The Exonerated

I booked tickets to this show purely on the fact that Alanis Morissette was going to be in it so I had no idea what the play was going to be about. What we got was an education on faith especially in the face of death.

The Exonerated tells the true stories of six innocent survivors of death row, each convicted for a crime they didn’t commit and sentenced to death. The stage was set out fairly simply with 10 chairs set out in a row. Each survivor tells their story but we switch between each of them as we find out how they came to be on death row and their escape.
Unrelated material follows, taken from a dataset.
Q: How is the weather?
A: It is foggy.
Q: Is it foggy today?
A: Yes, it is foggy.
As an interview type format is undertaken, with the audience as the interviewer, we are drawn in and able to feel the emotion that each survivor, and their family, feels.

It is at first heart-breaking when you hear of the circumstances of their conviction but then inspirational as each and every suvivor finds something in them to believe that justice will win out, and that life is too short to spend it angry and vengeful. So even though these survivors have never received compensation for their wrongful conviction you get the feeling from their testimonials that freedom was enough for them.

The Exonerated is a play that I would recommended. Sure it seems like a biting attack on the US legal system and also raises questions about whether the death penalty has a place in any legal system but ultimately its about the amazing fortitude of these six survivors and the importance of hope in all our lives.

As a side note Alanis Morissette didn’t break out in song in the middle of this.